◆ Required action
Can you update the stretch of the Fed commentary from "This is likely" through "boost the dollar." so that "Gilts" reads "UK Gilts" instead?

◆ Document segment
........
The Fed now looks as if it will start to scale back its asset purchases next spring, although the tone of the FOMC’s late-October statement released on Wednesday (see below) suggested that the process might even begin earlier. However, the bigger picture is that the US central bank is still set to become less accommodative over the next couple of years. We therefore expect government bond yields to drift higher, with the 10-year US Treasury yield rising to 3.5% by the end of 2015, from 2.5% currently.

 

This is likely to drag up the 10-year yields of Bunds and Gilts. But we continue to believe that they have the scope to outperform US Treasuries in the coming years (see Chart 1), as monetary policy remains looser for longer in Europe than in the US. The relative outlook for monetary policy should also boost the dollar.

 

Meanwhile, investors’ appetite for “risky” assets is likely to wane once the Fed begins to take away the punchbowl. In general, though, we do not expect the prices of risky assets to fall sharply given that monetary policy elsewhere is likely to remain highly accommodative. Moreover, the Fed itself is likely to tread very cautiously and not raise its funds rate until 2015. (For more on the outlook for different asset classes, see the latest quarterly edition of The Capital Markets Analyst, published on Thursday.) (Jessica Hinds)
........
Records from a dataset:
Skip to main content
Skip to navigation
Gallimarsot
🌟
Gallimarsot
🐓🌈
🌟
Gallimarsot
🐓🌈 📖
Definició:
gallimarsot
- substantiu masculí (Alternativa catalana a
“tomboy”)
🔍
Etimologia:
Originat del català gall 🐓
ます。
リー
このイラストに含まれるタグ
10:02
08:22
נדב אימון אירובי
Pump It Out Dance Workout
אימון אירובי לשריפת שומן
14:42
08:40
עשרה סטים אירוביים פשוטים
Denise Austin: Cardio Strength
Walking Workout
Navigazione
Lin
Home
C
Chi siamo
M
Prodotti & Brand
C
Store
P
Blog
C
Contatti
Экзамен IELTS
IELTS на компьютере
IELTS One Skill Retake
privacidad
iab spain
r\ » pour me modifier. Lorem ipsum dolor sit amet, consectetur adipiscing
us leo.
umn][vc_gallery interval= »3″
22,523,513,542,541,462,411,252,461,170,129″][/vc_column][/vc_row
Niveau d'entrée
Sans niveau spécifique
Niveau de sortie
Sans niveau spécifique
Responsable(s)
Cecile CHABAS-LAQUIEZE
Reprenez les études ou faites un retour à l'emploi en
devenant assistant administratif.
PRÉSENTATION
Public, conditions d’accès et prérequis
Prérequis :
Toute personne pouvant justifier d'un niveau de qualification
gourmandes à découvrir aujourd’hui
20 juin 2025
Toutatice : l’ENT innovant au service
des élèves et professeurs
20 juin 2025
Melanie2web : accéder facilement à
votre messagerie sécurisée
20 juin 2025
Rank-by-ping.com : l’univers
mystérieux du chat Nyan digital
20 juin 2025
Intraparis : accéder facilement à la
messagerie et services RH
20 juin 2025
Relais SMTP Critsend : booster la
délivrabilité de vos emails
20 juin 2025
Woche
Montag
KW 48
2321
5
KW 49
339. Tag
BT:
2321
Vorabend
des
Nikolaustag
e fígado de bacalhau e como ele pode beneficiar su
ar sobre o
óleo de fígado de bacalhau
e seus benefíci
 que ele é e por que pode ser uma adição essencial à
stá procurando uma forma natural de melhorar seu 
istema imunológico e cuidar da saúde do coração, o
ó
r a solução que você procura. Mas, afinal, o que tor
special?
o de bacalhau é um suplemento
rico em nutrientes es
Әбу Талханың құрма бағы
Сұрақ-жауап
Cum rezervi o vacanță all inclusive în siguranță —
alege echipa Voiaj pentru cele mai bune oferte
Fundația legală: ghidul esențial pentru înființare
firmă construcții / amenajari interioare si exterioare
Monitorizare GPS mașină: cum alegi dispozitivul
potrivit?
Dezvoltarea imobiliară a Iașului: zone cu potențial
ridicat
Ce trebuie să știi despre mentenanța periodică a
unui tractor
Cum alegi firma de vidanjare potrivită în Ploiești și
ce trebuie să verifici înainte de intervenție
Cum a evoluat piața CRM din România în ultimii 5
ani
........
◆ The answer
This is likely to drag up the 10-year yields of Bunds and UK Gilts. But we continue to believe that they have the scope to outperform US Treasuries in the coming years (see Chart 1), as monetary policy remains looser for longer in Europe than in the US. The relative outlook for monetary policy should also boost the dollar.